К этому крюку маршрута и прицепилась фрау Нидель, наотрез отказавшись подавать бумаги Алинки в бухгалтерию на возмещение стоимости билетов и отеля и грозя донести на неё самоё ректору за попытку жульничества с казёнными средствами. Визгливую немецкую перебранку с хорошо порою узнаваемыми словечками вроде Bestrafen и Polizei прекрасно было слышно из офиса Артёма. Артём ликовал: впервые в его жизни москвизм оказывался наказуем. Алинка, рыдая и заколачивая сваи каблуками, пробежала по коридору, но почему-то не вышла на лестницу, а процокала дальше, в отсек начальства. Артём навострил уши и даже приоткрыл дверь. У него мелькнула мысль, что и сам-то он в этом деле чист не вполне, хоть его документы фрау Нидель и не задержала - вдруг Алинка, спасая шкуру и командировочные, сейчас его и сдаст? Алинкины каблуки, сопровождаемые более солидной обувью, проследовали к офису Урса. Артём услышал неожиданно громкий хохдойче-лай декана, Курта Деррингера, сбивчивые, но уверенные объяснения Алинки и звенящее молчание фрау Нидель, алинкино слёзное "Данке!", молодецкое "Da hilft kein Sch;tteln und kein Klopfen, in die Hose geht der letzte Tropfen!" Деррингера.

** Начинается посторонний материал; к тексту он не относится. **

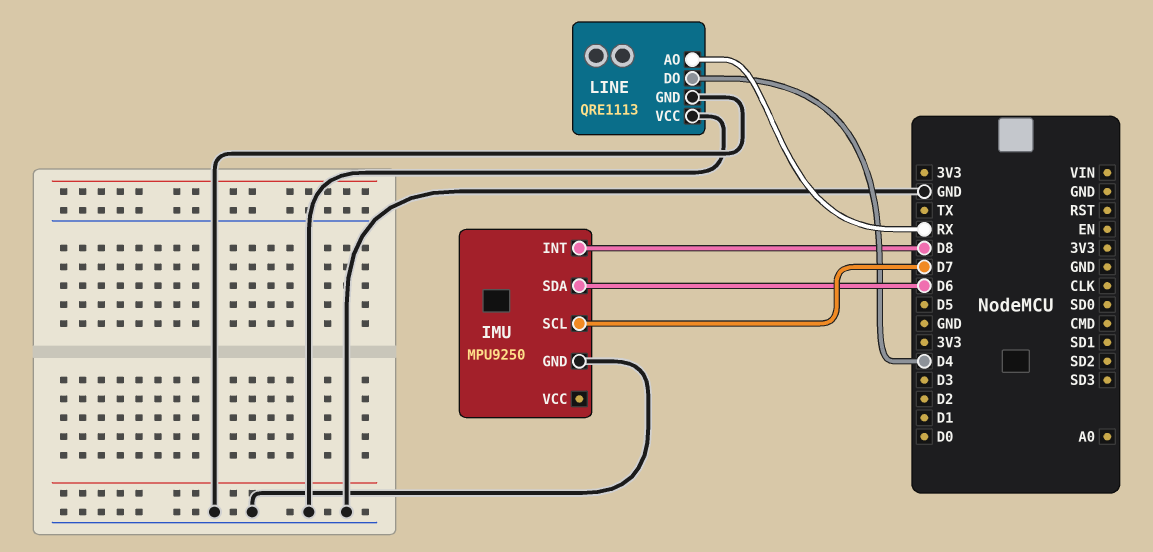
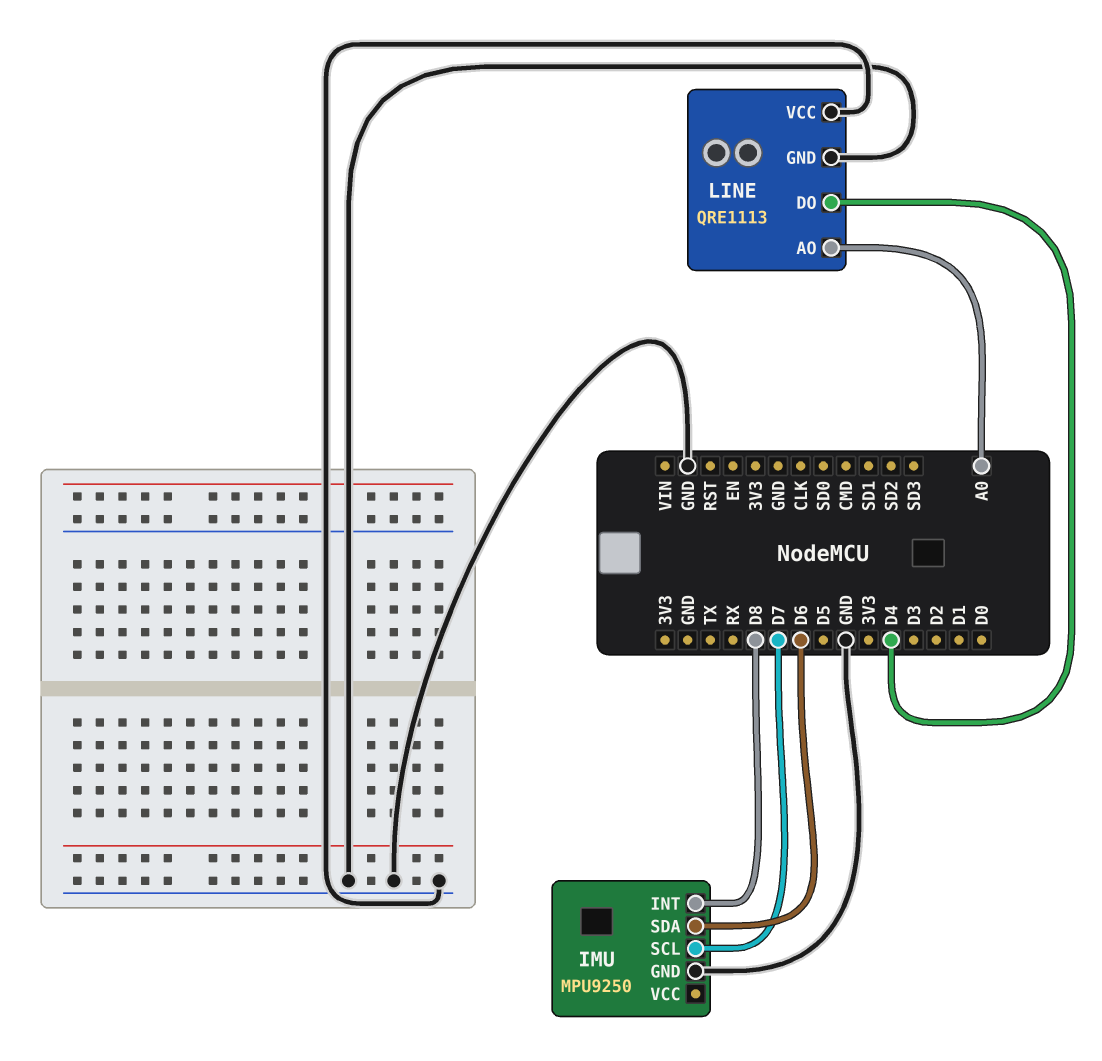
LINE pin AO: RX -> A0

Артём попытался погуглить стишок на слух, но не преуспел, а потому, снедаемый тревогой, вышел к Алинке навстречу с наскоро надетым сочувствием на лице. "Ну, что там случилось-то?" - Алинка махнула рукой: "Фрау Нидель. Прицепилась к моим билетам - я же обратно через Москву летела, ты помнишь. Я попыталсь ей объяснить, что так вышло в два раза дешевле, чем у остальных, летевших сразу в Питер-из Питера, но Люфт-Ганзой, что, наконец, о моём заезде в Москву была договорённость с Урсом, но она, зараза, пользуется тем, что Урс сейчас в Штатах, и гадит, и гадит. Завистливая сучка. " - "Так Деррингер тебе поверил?" - "Конечно, поверил. Только, кажется, у него недовольство на Нидель долго копилось - он сказал, что больше этого терпеть не будет - последняя капля. Как бы её не уволили..." Артём не успокаивался: "А про меня ты ничего не сказала?" Алинка недоумённо посмотрела на него: "Про тебя? Зачем?" "Ну, тем лучше, "- Артём поспешно сменил тему, - "а Нидель да, позор один, секретарь в ВУЗе, где больше половины - иностранцы, и не говорит даже по-английски, на питерский мой диплом и вовсе смотрела как Ленин на буржуазию". Алинка так же, как Урс, загадочно и странно, посмотрела ему в глаза: "Ты что, ничего не знаешь? Ведь фрау Нидель - русская!" И бездны человеческих судеб разверзлись перед Артёмом.